Data:
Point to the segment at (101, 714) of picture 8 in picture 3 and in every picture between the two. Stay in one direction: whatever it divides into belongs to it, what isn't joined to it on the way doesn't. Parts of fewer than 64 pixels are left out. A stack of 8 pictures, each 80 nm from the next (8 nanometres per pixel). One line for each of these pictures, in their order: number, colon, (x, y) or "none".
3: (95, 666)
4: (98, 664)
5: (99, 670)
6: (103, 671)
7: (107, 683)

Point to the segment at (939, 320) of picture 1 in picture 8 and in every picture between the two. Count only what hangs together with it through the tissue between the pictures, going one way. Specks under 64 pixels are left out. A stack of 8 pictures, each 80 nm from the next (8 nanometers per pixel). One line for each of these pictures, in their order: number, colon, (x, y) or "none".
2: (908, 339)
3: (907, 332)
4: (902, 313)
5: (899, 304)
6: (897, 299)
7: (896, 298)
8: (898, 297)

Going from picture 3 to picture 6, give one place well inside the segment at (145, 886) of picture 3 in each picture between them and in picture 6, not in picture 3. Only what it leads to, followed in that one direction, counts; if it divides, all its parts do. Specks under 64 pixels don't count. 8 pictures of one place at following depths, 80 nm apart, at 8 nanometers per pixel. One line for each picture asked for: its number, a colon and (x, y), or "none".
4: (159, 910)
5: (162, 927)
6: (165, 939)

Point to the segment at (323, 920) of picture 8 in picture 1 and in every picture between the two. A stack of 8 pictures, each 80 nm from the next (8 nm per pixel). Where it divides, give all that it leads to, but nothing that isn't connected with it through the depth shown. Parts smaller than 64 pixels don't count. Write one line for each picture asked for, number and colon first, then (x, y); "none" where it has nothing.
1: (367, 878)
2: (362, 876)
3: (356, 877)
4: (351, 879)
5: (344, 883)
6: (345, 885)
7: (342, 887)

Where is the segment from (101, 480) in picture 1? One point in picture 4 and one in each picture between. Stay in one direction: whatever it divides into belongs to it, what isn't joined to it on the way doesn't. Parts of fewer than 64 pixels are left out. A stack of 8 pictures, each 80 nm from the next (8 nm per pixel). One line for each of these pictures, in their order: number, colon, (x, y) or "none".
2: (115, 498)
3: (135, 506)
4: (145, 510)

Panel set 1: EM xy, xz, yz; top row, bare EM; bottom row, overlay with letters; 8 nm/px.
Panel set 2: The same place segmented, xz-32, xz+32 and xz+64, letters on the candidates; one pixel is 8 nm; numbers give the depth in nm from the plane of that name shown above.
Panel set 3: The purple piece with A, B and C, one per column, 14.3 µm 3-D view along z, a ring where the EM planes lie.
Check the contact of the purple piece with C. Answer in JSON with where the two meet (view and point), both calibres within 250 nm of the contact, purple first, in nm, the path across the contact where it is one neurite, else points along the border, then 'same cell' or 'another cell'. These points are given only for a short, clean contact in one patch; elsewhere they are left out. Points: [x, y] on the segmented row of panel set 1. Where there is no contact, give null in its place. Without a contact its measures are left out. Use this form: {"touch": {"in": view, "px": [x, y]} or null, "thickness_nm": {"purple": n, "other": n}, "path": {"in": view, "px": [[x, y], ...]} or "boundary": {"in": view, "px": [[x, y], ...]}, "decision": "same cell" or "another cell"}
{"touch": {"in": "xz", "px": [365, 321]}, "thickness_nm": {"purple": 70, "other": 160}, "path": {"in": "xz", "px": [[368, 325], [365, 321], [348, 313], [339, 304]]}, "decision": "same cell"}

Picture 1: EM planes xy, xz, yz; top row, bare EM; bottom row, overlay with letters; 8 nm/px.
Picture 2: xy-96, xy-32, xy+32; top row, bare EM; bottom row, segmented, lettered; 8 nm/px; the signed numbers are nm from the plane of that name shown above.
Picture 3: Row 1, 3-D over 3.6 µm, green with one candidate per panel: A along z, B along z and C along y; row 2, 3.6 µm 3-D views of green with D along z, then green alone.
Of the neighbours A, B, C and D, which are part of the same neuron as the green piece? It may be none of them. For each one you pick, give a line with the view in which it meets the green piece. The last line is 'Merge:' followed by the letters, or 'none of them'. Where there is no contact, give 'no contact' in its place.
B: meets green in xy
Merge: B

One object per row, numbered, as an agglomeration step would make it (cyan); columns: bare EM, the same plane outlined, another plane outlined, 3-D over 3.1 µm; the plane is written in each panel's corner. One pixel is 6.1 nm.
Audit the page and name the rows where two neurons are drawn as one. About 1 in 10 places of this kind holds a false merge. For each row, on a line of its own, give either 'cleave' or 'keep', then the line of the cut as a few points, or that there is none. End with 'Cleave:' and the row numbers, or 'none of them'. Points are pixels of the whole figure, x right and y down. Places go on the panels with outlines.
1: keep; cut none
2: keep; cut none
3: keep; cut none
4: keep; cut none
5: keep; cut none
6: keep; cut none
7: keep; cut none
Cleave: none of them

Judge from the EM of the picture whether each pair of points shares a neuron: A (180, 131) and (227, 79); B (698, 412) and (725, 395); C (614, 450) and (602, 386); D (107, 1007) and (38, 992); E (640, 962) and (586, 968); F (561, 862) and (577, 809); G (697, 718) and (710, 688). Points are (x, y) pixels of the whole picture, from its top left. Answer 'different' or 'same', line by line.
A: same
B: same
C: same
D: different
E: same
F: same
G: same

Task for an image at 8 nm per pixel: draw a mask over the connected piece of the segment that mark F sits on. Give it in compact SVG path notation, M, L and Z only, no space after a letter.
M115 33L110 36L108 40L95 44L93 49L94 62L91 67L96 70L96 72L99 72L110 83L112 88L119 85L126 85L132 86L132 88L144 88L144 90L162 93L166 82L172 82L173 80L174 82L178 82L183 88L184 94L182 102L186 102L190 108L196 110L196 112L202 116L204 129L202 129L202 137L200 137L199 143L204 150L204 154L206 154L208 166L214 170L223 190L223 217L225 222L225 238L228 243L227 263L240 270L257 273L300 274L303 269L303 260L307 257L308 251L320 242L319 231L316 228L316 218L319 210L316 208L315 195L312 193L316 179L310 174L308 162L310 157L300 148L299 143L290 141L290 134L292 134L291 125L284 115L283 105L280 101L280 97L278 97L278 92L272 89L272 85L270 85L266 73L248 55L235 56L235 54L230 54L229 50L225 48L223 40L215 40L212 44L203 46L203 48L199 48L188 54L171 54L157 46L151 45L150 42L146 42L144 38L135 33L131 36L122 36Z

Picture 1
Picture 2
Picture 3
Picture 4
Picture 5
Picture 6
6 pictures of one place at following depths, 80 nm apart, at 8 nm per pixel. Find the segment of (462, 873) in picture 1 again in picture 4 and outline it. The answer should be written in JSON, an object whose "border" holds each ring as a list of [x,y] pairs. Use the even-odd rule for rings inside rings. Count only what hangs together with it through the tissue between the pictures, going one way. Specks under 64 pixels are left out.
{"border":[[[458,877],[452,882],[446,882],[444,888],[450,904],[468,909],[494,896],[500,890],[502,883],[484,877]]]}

Work order: Exactly as they appear above, set down all of the records once more.

Solution to the exercise:
Point to the segment at (101, 714) of picture 8 in picture 3 and in every picture between the two. Stay in one direction: whatever it divides into belongs to it, what isn't joined to it on the way doesn't. Parts of fewer than 64 pixels are left out. A stack of 8 pictures, each 80 nm from the next (8 nanometres per pixel). One line for each of these pictures, in their order: number, colon, (x, y) or "none".
3: (95, 666)
4: (98, 664)
5: (99, 670)
6: (103, 671)
7: (107, 683)

Point to the segment at (939, 320) of picture 1 in picture 8 and in every picture between the two. Count only what hangs together with it through the tissue between the pictures, going one way. Specks under 64 pixels are left out. A stack of 8 pictures, each 80 nm from the next (8 nanometers per pixel). One line for each of these pictures, in their order: number, colon, (x, y) or "none".
2: (908, 339)
3: (907, 332)
4: (902, 313)
5: (899, 304)
6: (897, 299)
7: (896, 298)
8: (898, 297)

Going from picture 3 to picture 6, give one place well inside the segment at (145, 886) of picture 3 in each picture between them and in picture 6, not in picture 3. Only what it leads to, followed in that one direction, counts; if it divides, all its parts do. Specks under 64 pixels don't count. 8 pictures of one place at following depths, 80 nm apart, at 8 nanometers per pixel. One line for each picture asked for: its number, a colon and (x, y), or "none".
4: (159, 910)
5: (162, 927)
6: (165, 939)

Point to the segment at (323, 920) of picture 8 in picture 1 and in every picture between the two. A stack of 8 pictures, each 80 nm from the next (8 nm per pixel). Where it divides, give all that it leads to, but nothing that isn't connected with it through the depth shown. Parts smaller than 64 pixels don't count. Write one line for each picture asked for, number and colon first, then (x, y); "none" where it has nothing.
1: (367, 878)
2: (362, 876)
3: (356, 877)
4: (351, 879)
5: (344, 883)
6: (345, 885)
7: (342, 887)

Where is the segment from (101, 480) in picture 1? One point in picture 4 and one in each picture between. Stay in one direction: whatever it divides into belongs to it, what isn't joined to it on the way doesn't. Parts of fewer than 64 pixels are left out. A stack of 8 pictures, each 80 nm from the next (8 nm per pixel). One line for each of these pictures, in their order: number, colon, (x, y) or "none".
2: (115, 498)
3: (135, 506)
4: (145, 510)

Panel set 1: EM xy, xz, yz; top row, bare EM; bottom row, overlay with letters; 8 nm/px.
Panel set 2: The same place segmented, xz-32, xz+32 and xz+64, letters on the candidates; one pixel is 8 nm; numbers give the depth in nm from the plane of that name shown above.
Panel set 3: The purple piece with A, B and C, one per column, 14.3 µm 3-D view along z, a ring where the EM planes lie.
Check the contact of the purple piece with C. Answer in JSON with where the two meet (view and point), both calibres within 250 nm of the contact, purple first, in nm, the path across the contact where it is one neurite, else points along the border, then 'same cell' or 'another cell'. These points are given only for a short, clean contact in one patch; elsewhere they are left out. Points: [x, y] on the segmented row of panel set 1. Where there is no contact, give null in its place. Without a contact its measures are left out. Use this form: {"touch": {"in": view, "px": [x, y]} or null, "thickness_nm": {"purple": n, "other": n}, "path": {"in": view, "px": [[x, y], ...]} or "boundary": {"in": view, "px": [[x, y], ...]}, "decision": "same cell" or "another cell"}
{"touch": {"in": "xz", "px": [365, 321]}, "thickness_nm": {"purple": 70, "other": 160}, "path": {"in": "xz", "px": [[368, 325], [365, 321], [348, 313], [339, 304]]}, "decision": "same cell"}

Picture 1: EM planes xy, xz, yz; top row, bare EM; bottom row, overlay with letters; 8 nm/px.
Picture 2: xy-96, xy-32, xy+32; top row, bare EM; bottom row, segmented, lettered; 8 nm/px; the signed numbers are nm from the plane of that name shown above.
Picture 3: Row 1, 3-D over 3.6 µm, green with one candidate per panel: A along z, B along z and C along y; row 2, 3.6 µm 3-D views of green with D along z, then green alone.
Of the neighbours A, B, C and D, which are part of the same neuron as the green piece? It may be none of them. For each one you pick, give a line with the view in which it meets the green piece. The last line is 'Merge:' followed by the letters, or 'none of them'. Where there is no contact, give 'no contact' in its place.
B: meets green in xy
Merge: B

One object per row, numbered, as an agglomeration step would make it (cyan); columns: bare EM, the same plane outlined, another plane outlined, 3-D over 3.1 µm; the plane is written in each panel's corner. One pixel is 6.1 nm.
Audit the page and name the rows where two neurons are drawn as one. About 1 in 10 places of this kind holds a false merge. For each row, on a line of its own, give either 'cleave' or 'keep', then the line of the cut as a few points, or that there is none. End with 'Cleave:' and the row numbers, or 'none of them'. Points are pixels of the whole figure, x right and y down. Places go on the panels with outlines.
1: keep; cut none
2: keep; cut none
3: keep; cut none
4: keep; cut none
5: keep; cut none
6: keep; cut none
7: keep; cut none
Cleave: none of them

Judge from the EM of the picture whether each pair of points shares a neuron: A (180, 131) and (227, 79); B (698, 412) and (725, 395); C (614, 450) and (602, 386); D (107, 1007) and (38, 992); E (640, 962) and (586, 968); F (561, 862) and (577, 809); G (697, 718) and (710, 688). Points are (x, y) pixels of the whole picture, from its top left. Answer 'different' or 'same', line by line.
A: same
B: same
C: same
D: different
E: same
F: same
G: same

Task for an image at 8 nm per pixel: draw a mask over the connected piece of the segment that mark F sits on. Give it in compact SVG path notation, M, L and Z only, no space after a letter.
M115 33L110 36L108 40L95 44L93 49L94 62L91 67L96 70L96 72L99 72L110 83L112 88L119 85L126 85L132 86L132 88L144 88L144 90L162 93L166 82L172 82L173 80L174 82L178 82L183 88L184 94L182 102L186 102L190 108L196 110L196 112L202 116L204 129L202 129L202 137L200 137L199 143L204 150L204 154L206 154L208 166L214 170L223 190L223 217L225 222L225 238L228 243L227 263L240 270L257 273L300 274L303 269L303 260L307 257L308 251L320 242L319 231L316 228L316 218L319 210L316 208L315 195L312 193L316 179L310 174L308 162L310 157L300 148L299 143L290 141L290 134L292 134L291 125L284 115L283 105L280 101L280 97L278 97L278 92L272 89L272 85L270 85L266 73L248 55L235 56L235 54L230 54L229 50L225 48L223 40L215 40L212 44L203 46L203 48L199 48L188 54L171 54L157 46L151 45L150 42L146 42L144 38L135 33L131 36L122 36Z

Picture 1
Picture 2
Picture 3
Picture 4
Picture 5
Picture 6
6 pictures of one place at following depths, 80 nm apart, at 8 nm per pixel. Find the segment of (462, 873) in picture 1 again in picture 4 and outline it. The answer should be written in JSON, an object whose "border" holds each ring as a list of [x,y] pairs. Use the even-odd rule for rings inside rings. Count only what hangs together with it through the tissue between the pictures, going one way. Specks under 64 pixels are left out.
{"border":[[[458,877],[452,882],[446,882],[444,888],[450,904],[468,909],[494,896],[500,890],[502,883],[484,877]]]}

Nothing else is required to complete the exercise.